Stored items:
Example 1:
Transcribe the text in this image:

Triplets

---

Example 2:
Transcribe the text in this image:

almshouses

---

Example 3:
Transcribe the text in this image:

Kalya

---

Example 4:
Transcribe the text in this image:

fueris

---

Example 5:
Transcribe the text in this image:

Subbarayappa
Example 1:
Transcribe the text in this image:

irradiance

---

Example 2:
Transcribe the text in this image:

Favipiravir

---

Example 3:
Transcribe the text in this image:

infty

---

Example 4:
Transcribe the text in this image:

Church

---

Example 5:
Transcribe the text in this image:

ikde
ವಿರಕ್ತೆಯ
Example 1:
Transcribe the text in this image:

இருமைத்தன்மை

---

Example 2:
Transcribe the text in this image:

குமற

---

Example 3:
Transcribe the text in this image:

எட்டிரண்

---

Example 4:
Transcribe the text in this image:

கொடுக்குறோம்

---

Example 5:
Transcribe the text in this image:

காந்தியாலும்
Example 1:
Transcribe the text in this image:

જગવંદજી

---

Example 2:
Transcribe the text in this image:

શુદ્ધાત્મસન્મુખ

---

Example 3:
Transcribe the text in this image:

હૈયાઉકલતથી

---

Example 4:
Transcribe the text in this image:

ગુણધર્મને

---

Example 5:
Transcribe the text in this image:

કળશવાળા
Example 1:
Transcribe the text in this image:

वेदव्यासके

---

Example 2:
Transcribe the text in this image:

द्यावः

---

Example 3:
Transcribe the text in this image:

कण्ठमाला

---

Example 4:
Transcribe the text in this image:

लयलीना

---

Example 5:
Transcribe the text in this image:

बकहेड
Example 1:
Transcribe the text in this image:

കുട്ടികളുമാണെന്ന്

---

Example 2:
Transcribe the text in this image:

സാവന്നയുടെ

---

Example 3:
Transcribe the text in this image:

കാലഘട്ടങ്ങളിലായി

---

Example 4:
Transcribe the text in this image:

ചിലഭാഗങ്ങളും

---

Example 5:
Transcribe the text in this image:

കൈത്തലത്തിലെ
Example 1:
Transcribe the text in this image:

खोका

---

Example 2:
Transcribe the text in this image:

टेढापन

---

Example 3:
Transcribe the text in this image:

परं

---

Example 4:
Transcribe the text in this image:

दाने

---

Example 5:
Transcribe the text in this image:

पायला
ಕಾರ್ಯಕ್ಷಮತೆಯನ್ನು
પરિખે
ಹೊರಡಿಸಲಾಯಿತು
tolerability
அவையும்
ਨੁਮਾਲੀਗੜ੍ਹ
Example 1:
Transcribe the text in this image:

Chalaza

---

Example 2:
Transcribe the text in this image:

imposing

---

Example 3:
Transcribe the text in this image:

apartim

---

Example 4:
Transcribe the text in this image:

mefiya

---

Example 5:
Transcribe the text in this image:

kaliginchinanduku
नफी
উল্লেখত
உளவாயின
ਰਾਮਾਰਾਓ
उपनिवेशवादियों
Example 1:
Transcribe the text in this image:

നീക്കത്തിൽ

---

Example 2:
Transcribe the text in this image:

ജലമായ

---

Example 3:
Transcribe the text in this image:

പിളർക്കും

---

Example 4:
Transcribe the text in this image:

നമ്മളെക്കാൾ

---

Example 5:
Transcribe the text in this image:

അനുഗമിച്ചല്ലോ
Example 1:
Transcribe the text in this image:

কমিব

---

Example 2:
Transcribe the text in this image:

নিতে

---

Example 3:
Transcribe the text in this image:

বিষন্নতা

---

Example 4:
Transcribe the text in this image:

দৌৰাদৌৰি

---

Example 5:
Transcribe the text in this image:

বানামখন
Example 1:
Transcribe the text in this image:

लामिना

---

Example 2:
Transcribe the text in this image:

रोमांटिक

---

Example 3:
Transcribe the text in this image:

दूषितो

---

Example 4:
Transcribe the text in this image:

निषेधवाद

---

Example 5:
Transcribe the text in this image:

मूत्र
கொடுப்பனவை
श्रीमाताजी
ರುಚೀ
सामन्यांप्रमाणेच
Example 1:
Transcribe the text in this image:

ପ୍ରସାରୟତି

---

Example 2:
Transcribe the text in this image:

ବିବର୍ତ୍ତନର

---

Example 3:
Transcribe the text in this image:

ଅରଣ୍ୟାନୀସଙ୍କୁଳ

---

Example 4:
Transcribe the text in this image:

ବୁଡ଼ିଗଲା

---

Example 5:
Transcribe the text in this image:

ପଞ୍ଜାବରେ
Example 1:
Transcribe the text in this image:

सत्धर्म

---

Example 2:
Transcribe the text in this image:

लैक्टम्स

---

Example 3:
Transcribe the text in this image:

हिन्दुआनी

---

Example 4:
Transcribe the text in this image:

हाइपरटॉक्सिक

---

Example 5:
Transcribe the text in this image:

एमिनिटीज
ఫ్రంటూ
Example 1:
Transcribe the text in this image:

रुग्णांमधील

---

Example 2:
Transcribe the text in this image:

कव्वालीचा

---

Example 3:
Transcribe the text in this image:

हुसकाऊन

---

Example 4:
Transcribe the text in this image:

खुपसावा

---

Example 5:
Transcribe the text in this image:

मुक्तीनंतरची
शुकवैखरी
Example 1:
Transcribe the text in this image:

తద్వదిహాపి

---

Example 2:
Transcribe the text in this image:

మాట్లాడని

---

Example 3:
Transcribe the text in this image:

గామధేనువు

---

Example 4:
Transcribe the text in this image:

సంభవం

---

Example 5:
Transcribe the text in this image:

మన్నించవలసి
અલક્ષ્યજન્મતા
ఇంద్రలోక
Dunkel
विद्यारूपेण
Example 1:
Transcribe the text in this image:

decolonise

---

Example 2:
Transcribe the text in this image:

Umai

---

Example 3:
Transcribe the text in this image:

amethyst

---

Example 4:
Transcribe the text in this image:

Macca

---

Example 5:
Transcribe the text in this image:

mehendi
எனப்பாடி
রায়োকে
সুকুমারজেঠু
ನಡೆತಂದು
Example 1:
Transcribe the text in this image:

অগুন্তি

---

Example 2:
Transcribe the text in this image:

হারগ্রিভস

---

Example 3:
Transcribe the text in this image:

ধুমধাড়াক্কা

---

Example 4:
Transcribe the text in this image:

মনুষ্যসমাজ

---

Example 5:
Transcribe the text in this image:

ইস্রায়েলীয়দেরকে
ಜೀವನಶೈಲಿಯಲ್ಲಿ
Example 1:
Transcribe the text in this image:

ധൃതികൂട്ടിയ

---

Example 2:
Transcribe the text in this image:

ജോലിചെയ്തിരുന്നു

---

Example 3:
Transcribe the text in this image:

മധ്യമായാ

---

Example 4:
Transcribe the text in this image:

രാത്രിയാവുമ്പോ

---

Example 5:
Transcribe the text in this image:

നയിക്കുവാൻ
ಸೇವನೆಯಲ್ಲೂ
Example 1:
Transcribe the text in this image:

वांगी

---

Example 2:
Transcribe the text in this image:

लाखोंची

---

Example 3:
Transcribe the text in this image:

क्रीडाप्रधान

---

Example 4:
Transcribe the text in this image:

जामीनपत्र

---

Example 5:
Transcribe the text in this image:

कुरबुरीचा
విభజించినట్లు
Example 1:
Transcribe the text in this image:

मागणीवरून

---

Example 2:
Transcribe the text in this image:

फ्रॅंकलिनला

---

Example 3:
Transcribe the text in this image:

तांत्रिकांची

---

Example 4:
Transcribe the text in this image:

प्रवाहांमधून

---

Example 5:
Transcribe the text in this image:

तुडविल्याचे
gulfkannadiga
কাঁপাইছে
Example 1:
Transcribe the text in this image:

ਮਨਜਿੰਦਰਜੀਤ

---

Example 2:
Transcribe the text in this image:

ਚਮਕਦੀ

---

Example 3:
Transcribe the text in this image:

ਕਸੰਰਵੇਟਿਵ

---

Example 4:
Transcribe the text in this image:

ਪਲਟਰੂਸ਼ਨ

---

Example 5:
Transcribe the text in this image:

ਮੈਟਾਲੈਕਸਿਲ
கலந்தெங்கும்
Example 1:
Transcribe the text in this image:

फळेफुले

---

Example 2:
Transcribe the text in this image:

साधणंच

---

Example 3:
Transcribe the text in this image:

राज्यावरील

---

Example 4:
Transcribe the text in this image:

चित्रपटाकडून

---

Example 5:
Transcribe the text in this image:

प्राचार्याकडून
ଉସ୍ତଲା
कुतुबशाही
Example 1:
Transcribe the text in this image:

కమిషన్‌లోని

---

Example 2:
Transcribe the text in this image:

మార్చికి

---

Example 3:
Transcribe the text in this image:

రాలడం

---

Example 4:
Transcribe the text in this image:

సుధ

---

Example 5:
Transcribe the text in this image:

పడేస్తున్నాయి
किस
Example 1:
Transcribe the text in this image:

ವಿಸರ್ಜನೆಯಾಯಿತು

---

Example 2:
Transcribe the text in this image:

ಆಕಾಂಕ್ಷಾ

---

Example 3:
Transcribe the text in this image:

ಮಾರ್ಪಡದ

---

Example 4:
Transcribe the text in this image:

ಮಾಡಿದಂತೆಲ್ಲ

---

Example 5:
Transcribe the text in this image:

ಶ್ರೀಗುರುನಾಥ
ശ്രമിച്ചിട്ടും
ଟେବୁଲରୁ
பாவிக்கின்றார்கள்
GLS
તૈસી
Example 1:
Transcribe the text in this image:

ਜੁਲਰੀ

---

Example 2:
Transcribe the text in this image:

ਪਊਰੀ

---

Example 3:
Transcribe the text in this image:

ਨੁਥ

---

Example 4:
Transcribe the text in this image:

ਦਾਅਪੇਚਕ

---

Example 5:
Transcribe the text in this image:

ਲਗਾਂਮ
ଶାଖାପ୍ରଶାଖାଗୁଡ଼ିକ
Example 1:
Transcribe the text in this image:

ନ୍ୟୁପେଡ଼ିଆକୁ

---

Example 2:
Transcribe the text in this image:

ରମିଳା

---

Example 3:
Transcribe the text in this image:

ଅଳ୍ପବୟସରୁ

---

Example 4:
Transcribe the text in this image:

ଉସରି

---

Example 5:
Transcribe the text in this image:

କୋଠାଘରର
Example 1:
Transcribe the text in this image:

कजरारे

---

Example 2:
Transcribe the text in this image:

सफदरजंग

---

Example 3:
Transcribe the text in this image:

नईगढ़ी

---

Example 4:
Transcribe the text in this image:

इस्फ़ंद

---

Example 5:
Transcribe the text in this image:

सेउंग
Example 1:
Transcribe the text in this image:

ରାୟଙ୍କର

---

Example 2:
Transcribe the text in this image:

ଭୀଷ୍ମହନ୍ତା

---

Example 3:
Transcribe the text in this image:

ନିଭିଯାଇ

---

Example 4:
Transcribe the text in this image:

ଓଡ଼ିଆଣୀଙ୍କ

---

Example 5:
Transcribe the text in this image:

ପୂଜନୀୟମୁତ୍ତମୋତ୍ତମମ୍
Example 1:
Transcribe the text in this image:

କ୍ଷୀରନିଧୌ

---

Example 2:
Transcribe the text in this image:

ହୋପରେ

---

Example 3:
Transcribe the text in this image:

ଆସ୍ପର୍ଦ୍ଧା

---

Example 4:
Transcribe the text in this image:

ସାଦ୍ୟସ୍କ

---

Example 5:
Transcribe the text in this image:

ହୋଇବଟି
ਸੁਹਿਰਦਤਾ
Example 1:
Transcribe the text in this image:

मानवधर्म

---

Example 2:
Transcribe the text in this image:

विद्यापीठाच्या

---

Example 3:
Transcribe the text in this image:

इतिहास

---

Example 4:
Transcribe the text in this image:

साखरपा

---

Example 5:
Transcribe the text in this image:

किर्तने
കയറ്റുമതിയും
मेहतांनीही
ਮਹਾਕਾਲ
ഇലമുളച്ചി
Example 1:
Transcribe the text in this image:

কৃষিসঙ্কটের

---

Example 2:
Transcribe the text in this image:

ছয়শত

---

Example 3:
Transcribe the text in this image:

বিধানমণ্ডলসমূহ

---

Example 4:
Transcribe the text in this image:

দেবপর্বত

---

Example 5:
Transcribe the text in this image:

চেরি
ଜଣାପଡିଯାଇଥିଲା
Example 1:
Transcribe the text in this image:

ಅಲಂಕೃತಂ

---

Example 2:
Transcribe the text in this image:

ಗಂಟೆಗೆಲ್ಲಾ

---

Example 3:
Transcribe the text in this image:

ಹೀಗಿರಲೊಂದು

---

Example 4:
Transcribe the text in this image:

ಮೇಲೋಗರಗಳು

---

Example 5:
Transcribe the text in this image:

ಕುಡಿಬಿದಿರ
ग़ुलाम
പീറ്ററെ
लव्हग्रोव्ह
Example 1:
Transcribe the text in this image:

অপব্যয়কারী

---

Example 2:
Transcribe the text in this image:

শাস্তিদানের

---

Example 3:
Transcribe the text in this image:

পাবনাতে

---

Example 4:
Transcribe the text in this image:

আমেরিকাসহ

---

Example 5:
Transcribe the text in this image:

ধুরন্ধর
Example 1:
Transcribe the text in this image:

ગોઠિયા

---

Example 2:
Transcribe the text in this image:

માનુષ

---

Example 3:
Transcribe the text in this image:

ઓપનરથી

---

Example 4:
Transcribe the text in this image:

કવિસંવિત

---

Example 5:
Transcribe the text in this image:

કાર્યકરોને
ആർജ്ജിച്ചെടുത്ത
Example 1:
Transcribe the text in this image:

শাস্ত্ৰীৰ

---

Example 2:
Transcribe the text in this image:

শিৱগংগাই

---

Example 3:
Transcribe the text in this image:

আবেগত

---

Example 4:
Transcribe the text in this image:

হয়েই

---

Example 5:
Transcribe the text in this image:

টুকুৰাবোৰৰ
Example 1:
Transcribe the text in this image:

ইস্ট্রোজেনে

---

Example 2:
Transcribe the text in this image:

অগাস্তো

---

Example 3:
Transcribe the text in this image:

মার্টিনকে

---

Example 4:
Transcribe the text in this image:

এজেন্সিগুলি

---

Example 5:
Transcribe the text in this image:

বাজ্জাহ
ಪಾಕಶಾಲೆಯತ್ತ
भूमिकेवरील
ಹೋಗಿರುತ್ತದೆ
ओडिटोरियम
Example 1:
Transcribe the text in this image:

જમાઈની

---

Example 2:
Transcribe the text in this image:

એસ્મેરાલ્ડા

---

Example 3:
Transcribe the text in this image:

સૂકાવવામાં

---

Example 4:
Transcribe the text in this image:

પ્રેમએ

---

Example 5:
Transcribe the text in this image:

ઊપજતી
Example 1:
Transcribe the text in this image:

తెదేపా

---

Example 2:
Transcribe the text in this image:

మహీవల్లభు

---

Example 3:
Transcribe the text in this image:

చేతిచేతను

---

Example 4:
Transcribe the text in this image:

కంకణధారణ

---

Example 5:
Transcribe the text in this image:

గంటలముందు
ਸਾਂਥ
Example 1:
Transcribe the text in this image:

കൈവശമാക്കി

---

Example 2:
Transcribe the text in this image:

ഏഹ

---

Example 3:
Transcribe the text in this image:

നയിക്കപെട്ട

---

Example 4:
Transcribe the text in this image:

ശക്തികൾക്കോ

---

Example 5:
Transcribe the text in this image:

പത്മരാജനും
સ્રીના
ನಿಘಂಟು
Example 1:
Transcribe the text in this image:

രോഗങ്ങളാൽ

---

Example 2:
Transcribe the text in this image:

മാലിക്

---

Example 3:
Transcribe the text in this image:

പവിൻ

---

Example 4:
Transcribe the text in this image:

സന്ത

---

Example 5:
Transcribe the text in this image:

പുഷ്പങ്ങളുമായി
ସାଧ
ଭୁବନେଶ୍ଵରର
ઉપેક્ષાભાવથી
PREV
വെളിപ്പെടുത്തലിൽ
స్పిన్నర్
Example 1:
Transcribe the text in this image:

The problem:
Reproduce the data word for word, starting at its first line and stopping after the line that contains "શુદ્ધાત્મસન્મુખ".

Response:
Example 1:
Transcribe the text in this image:

Triplets

---

Example 2:
Transcribe the text in this image:

almshouses

---

Example 3:
Transcribe the text in this image:

Kalya

---

Example 4:
Transcribe the text in this image:

fueris

---

Example 5:
Transcribe the text in this image:

Subbarayappa
Example 1:
Transcribe the text in this image:

irradiance

---

Example 2:
Transcribe the text in this image:

Favipiravir

---

Example 3:
Transcribe the text in this image:

infty

---

Example 4:
Transcribe the text in this image:

Church

---

Example 5:
Transcribe the text in this image:

ikde
ವಿರಕ್ತೆಯ
Example 1:
Transcribe the text in this image:

இருமைத்தன்மை

---

Example 2:
Transcribe the text in this image:

குமற

---

Example 3:
Transcribe the text in this image:

எட்டிரண்

---

Example 4:
Transcribe the text in this image:

கொடுக்குறோம்

---

Example 5:
Transcribe the text in this image:

காந்தியாலும்
Example 1:
Transcribe the text in this image:

જગવંદજી

---

Example 2:
Transcribe the text in this image:

શુદ્ધાત્મસન્મુખ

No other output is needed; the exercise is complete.